◆ Task input
+ + + + +

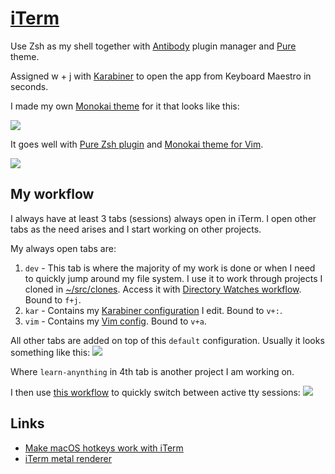 # [iTerm](https://www.iterm2.com/)
Use Zsh as my shell together with [Antibody](https://github.com/getantibody/antibody) plugin manager and [Pure](https://github.com/sindresorhus/pure) theme.

Assigned w + j with [Karabiner](karabiner/karabiner.md) to open the app from Keyboard Maestro in seconds.

I made my own [Monokai theme](https://github.com/nikitavoloboev/my-mac-os/tree/master/iterm#readme) for it that looks like this:

![](https://i.imgur.com/3G9QffJ.png)

It goes well with [Pure Zsh plugin](https://github.com/sindresorhus/pure) and [Monokai theme for Vim](https://github.com/nikitavoloboev/monokai-vim#readme).

![](https://i.imgur.com/ljvCUoS.png)

## My workflow
I always have at least 3 tabs (sessions) always open in iTerm. I open other tabs as the need arises and I start working on other projects.

My always open tabs are:
1. `dev` - This tab is where the majority of my work is done or when I need to quickly jump around my file system. I use it to work through projects I cloned in [~/src/clones](../../unix/my-file-system.md). Access it with [Directory Watches workflow](https://github.com/nikitavoloboev/small-workflows/blob/master/augmentations/Directory%20watches.alfredworkflow?raw=true). Bound to `f+j`.
2. `kar` - Contains my [Karabiner configuration](karabiner/karabiner.md) I edit. Bound to `v+:`.
3. `vim` - Contains my [Vim config](https://github.com/nikitavoloboev/dotfiles/blob/master/nvim/init.vim). Bound to `v+a`.

All other tabs are added on top of this `default` configuration. Usually it looks something like this:
![](https://i.imgur.com/3JvddNy.png)

Where `learn-anynthing` in 4th tab is another project I am working on.

I then use [this workflow](https://github.com/isometry/alfred-tty) to quickly switch between active tty sessions:
![](https://i.imgur.com/qO8wAaN.png)

## Links
- [Make macOS hotkeys work with iTerm](https://stackoverflow.com/questions/6205157/iterm-2-how-to-set-keyboard-shortcuts-to-jump-to-beginning-end-of-line/29403520#29403520)
- [iTerm metal renderer](https://gitlab.com/gnachman/iterm2/wikis/Metal-Renderer)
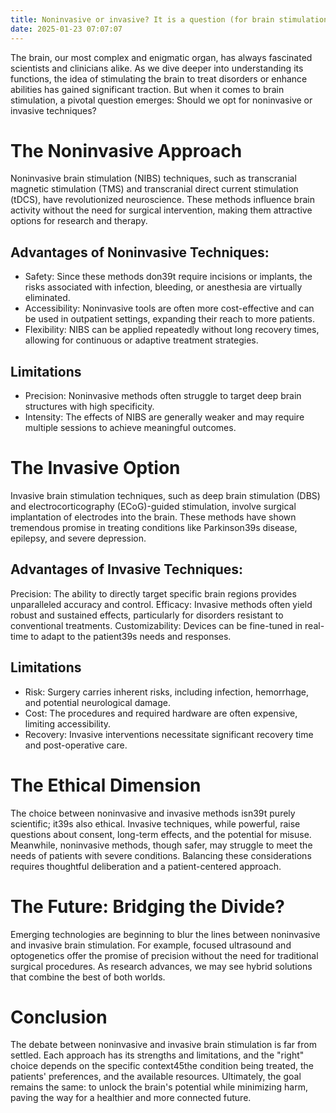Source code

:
 ```yaml
---
title: Noninvasive or invasive? It is a question (for brain stimulation)
date: 2025-01-23 07:07:07
---
```


The brain, our most complex and enigmatic organ, has always fascinated scientists and clinicians alike. As we dive deeper into understanding its functions, the idea of stimulating the brain to treat disorders or enhance abilities has gained significant traction. But when it comes to brain stimulation, a pivotal question emerges: Should we opt for noninvasive or invasive techniques?

# The Noninvasive Approach

Noninvasive brain stimulation (NIBS) techniques, such as transcranial magnetic stimulation (TMS) and transcranial direct current stimulation (tDCS), have revolutionized neuroscience. These methods influence brain activity without the need for surgical intervention, making them attractive options for research and therapy.

## Advantages of Noninvasive Techniques:
- Safety: Since these methods don39t require incisions or implants, the risks associated with infection, bleeding, or anesthesia are virtually eliminated.
- Accessibility: Noninvasive tools are often more cost-effective and can be used in outpatient settings, expanding their reach to more patients.
- Flexibility: NIBS can be applied repeatedly without long recovery times, allowing for continuous or adaptive treatment strategies.

## Limitations
- Precision: Noninvasive methods often struggle to target deep brain structures with high specificity.
- Intensity: The effects of NIBS are generally weaker and may require multiple sessions to achieve meaningful outcomes.

# The Invasive Option
Invasive brain stimulation techniques, such as deep brain stimulation (DBS) and electrocorticography (ECoG)-guided stimulation, involve surgical implantation of electrodes into the brain. These methods have shown tremendous promise in treating conditions like Parkinson39s disease, epilepsy, and severe depression.

## Advantages of Invasive Techniques:
Precision: The ability to directly target specific brain regions provides unparalleled accuracy and control.
Efficacy: Invasive methods often yield robust and sustained effects, particularly for disorders resistant to conventional treatments.
Customizability: Devices can be fine-tuned in real-time to adapt to the patient39s needs and responses.

## Limitations
- Risk: Surgery carries inherent risks, including infection, hemorrhage, and potential neurological damage.
- Cost: The procedures and required hardware are often expensive, limiting accessibility.
- Recovery: Invasive interventions necessitate significant recovery time and post-operative care.

# The Ethical Dimension

The choice between noninvasive and invasive methods isn39t purely scientific; it39s also ethical. Invasive techniques, while powerful, raise questions about consent, long-term effects, and the potential for misuse. Meanwhile, noninvasive methods, though safer, may struggle to meet the needs of patients with severe conditions. Balancing these considerations requires thoughtful deliberation and a patient-centered approach.

# The Future: Bridging the Divide?

Emerging technologies are beginning to blur the lines between noninvasive and invasive brain stimulation. For example, focused ultrasound and optogenetics offer the promise of precision without the need for traditional surgical procedures. As research advances, we may see hybrid solutions that combine the best of both worlds.

# Conclusion
The debate between noninvasive and invasive brain stimulation is far from settled. Each approach has its strengths and limitations, and the "right" choice depends on the specific context45the condition being treated, the patients' preferences, and the available resources. Ultimately, the goal remains the same: to unlock the brain's potential while minimizing harm, paving the way for a healthier and more connected future.



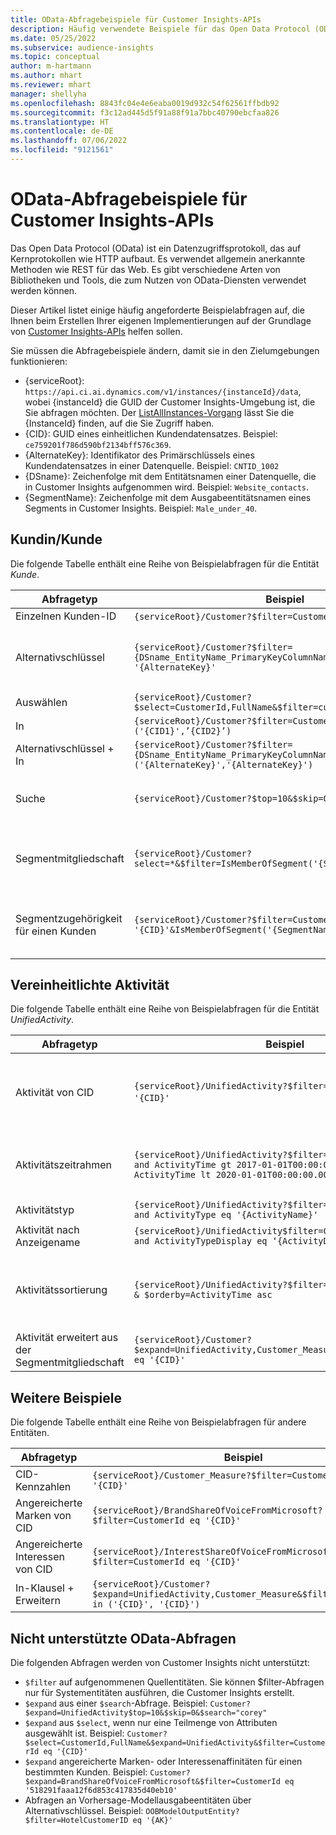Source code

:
 ```yaml
---
title: OData-Abfragebeispiele für Customer Insights-APIs
description: Häufig verwendete Beispiele für das Open Data Protocol (OData) zum Abfragen der Customer Insights-APIs zum Überprüfen von Daten.
ms.date: 05/25/2022
ms.subservice: audience-insights
ms.topic: conceptual
author: m-hartmann
ms.author: mhart
ms.reviewer: mhart
manager: shellyha
ms.openlocfilehash: 8843fc04e4e6eaba0019d932c54f62561ffbdb92
ms.sourcegitcommit: f3c12ad445d5f91a88f91a7bbc40790ebcfaa826
ms.translationtype: HT
ms.contentlocale: de-DE
ms.lasthandoff: 07/06/2022
ms.locfileid: "9121561"
---
```

# <a name="odata-query-examples-for-customer-insights-apis"></a>OData-Abfragebeispiele für Customer Insights-APIs

Das Open Data Protocol (OData) ist ein Datenzugriffsprotokoll, das auf Kernprotokollen wie HTTP aufbaut. Es verwendet allgemein anerkannte Methoden wie REST für das Web. Es gibt verschiedene Arten von Bibliotheken und Tools, die zum Nutzen von OData-Diensten verwendet werden können.

Dieser Artikel listet einige häufig angeforderte Beispielabfragen auf, die Ihnen beim Erstellen Ihrer eigenen Implementierungen auf der Grundlage von [Customer Insights-APIs](apis.md) helfen sollen.

Sie müssen die Abfragebeispiele ändern, damit sie in den Zielumgebungen funktionieren: 

- {serviceRoot}: `https://api.ci.ai.dynamics.com/v1/instances/{instanceId}/data`, wobei {instanceId} die GUID der Customer Insights-Umgebung ist, die Sie abfragen möchten. Der [ListAllInstances-Vorgang](https://developer.ci.ai.dynamics.com/api-details#api=CustomerInsights&operation=Get-all-instances) lässt Sie die {InstanceId} finden, auf die Sie Zugriff haben.
- {CID}: GUID eines einheitlichen Kundendatensatzes. Beispiel: `ce759201f786d590bf2134bff576c369`.
- {AlternateKey}: Identifikator des Primärschlüssels eines Kundendatensatzes in einer Datenquelle. Beispiel: `CNTID_1002`
- {DSname}: Zeichenfolge mit dem Entitätsnamen einer Datenquelle, die in Customer Insights aufgenommen wird. Beispiel: `Website_contacts`.
- {SegmentName}: Zeichenfolge mit dem Ausgabeentitätsnamen eines Segments in Customer Insights. Beispiel: `Male_under_40`.

## <a name="customer"></a>Kundin/Kunde

Die folgende Tabelle enthält eine Reihe von Beispielabfragen für die Entität *Kunde*.

|Abfragetyp |Beispiel  | Notiz  |
|---------|---------|---------|
|Einzelnen Kunden-ID     | `{serviceRoot}/Customer?$filter=CustomerId eq '{CID}'`          |  |
|Alternativschlüssel    | `{serviceRoot}/Customer?$filter={DSname_EntityName_PrimaryKeyColumnName} eq '{AlternateKey}'`         |  Alternative Schlüssel bleiben in der einheitlichen Kundenentität bestehen       |
|Auswählen   | `{serviceRoot}/Customer?$select=CustomerId,FullName&$filter=customerid eq '1'`        |         |
|In    | `{serviceRoot}/Customer?$filter=CustomerId in ('{CID1}',’{CID2}’)`        |         |
|Alternativschlüssel + In   | `{serviceRoot}/Customer?$filter={DSname_EntityName_PrimaryKeyColumnName} in ('{AlternateKey}','{AlternateKey}')`         |         |
|Suche  | `{serviceRoot}/Customer?$top=10&$skip=0&$search="string"`        |   Gibt die Top-10-Ergebnisse für eine Suchzeichenfolge zurück      |
|Segmentmitgliedschaft  | `{serviceRoot}/Customer?select=*&$filter=IsMemberOfSegment('{SegmentName}')&$top=10`     | Gibt eine voreingestellte Anzahl von Zeilen aus der Segmentierungsentität zurück.      |
|Segmentzugehörigkeit für einen Kunden | `{serviceRoot}/Customer?$filter=CustomerId eq '{CID}'&IsMemberOfSegment('{SegmentName}')`     | Gibt das Kundenprofil zurück, wenn er Mitglied des angegebenen Segments ist     |

## <a name="unified-activity"></a>Vereinheitlichte Aktivität

Die folgende Tabelle enthält eine Reihe von Beispielabfragen für die Entität *UnifiedActivity*.

|Abfragetyp |Beispiel  | Notiz  |
|---------|---------|---------|
|Aktivität von CID     | `{serviceRoot}/UnifiedActivity?$filter=CustomerId eq '{CID}'`          | Listet Aktivitäten eines bestimmten Kundenprofils auf |
|Aktivitätszeitrahmen    | `{serviceRoot}/UnifiedActivity?$filter=CustomerId eq '{CID}' and ActivityTime gt 2017-01-01T00:00:00.000Z and ActivityTime lt 2020-01-01T00:00:00.000Z`     |  Aktivitäten eines Kundenprofils in einem Zeitrahmen       |
|Aktivitätstyp    |   `{serviceRoot}/UnifiedActivity?$filter=CustomerId eq '{CID}' and ActivityType eq '{ActivityName}'`        |         |
|Aktivität nach Anzeigename     | `{serviceRoot}/UnifiedActivity$filter=CustomerId eq ‘{CID}’ and ActivityTypeDisplay eq ‘{ActivityDisplayName}’`        | |
|Aktivitätssortierung    | `{serviceRoot}/UnifiedActivity?$filter=CustomerId eq ‘{CID}’ & $orderby=ActivityTime asc`     |  Sortieren von Aktivitäten in aufsteigender oder absteigender Reihenfolge       |
|Aktivität erweitert aus der Segmentmitgliedschaft  |   `{serviceRoot}/Customer?$expand=UnifiedActivity,Customer_Measure&$filter=CustomerId eq '{CID}'`     |         |

## <a name="other-examples"></a>Weitere Beispiele

Die folgende Tabelle enthält eine Reihe von Beispielabfragen für andere Entitäten.

|Abfragetyp |Beispiel  | Notiz  |
|---------|---------|---------|
|CID-Kennzahlen    | `{serviceRoot}/Customer_Measure?$filter=CustomerId eq '{CID}'`          |  |
|Angereicherte Marken von CID    | `{serviceRoot}/BrandShareOfVoiceFromMicrosoft?$filter=CustomerId eq '{CID}'`  |       |
|Angereicherte Interessen von CID    |   `{serviceRoot}/InterestShareOfVoiceFromMicrosoft?$filter=CustomerId eq '{CID}'`       |         |
|In-Klausel + Erweitern     | `{serviceRoot}/Customer?$expand=UnifiedActivity,Customer_Measure&$filter=CustomerId in ('{CID}', '{CID}')`         | |

## <a name="not-supported-odata-queries"></a>Nicht unterstützte OData-Abfragen

Die folgenden Abfragen werden von Customer Insights nicht unterstützt:

- `$filter` auf aufgenommenen Quellentitäten. Sie können $filter-Abfragen nur für Systementitäten ausführen, die Customer Insights erstellt.
- `$expand` aus einer `$search`-Abfrage. Beispiel: `Customer?$expand=UnifiedActivity$top=10&$skip=0&$search="corey"`
- `$expand` aus `$select`, wenn nur eine Teilmenge von Attributen ausgewählt ist. Beispiel: `Customer?$select=CustomerId,FullName&$expand=UnifiedActivity&$filter=CustomerId eq '{CID}'`
- `$expand` angereicherte Marken- oder Interessenaffinitäten für einen bestimmten Kunden. Beispiel: `Customer?$expand=BrandShareOfVoiceFromMicrosoft&$filter=CustomerId eq '518291faaa12f6d853c417835d40eb10'`
- Abfragen an Vorhersage-Modellausgabeentitäten über Alternativschlüssel. Beispiel: `OOBModelOutputEntity?$filter=HotelCustomerID eq '{AK}'`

+ + + + +

◆ Task details
Hand back the exact lines from the start of the entries to the line with "My always open", both ends kept and pictures left out.

◆ Answer to the exercise
 # [iTerm](https://www.iterm2.com/)
Use Zsh as my shell together with [Antibody](https://github.com/getantibody/antibody) plugin manager and [Pure](https://github.com/sindresorhus/pure) theme.

Assigned w + j with [Karabiner](karabiner/karabiner.md) to open the app from Keyboard Maestro in seconds.

I made my own [Monokai theme](https://github.com/nikitavoloboev/my-mac-os/tree/master/iterm#readme) for it that looks like this:

![](https://i.imgur.com/3G9QffJ.png)

It goes well with [Pure Zsh plugin](https://github.com/sindresorhus/pure) and [Monokai theme for Vim](https://github.com/nikitavoloboev/monokai-vim#readme).

![](https://i.imgur.com/ljvCUoS.png)

## My workflow
I always have at least 3 tabs (sessions) always open in iTerm. I open other tabs as the need arises and I start working on other projects.

My always open tabs are:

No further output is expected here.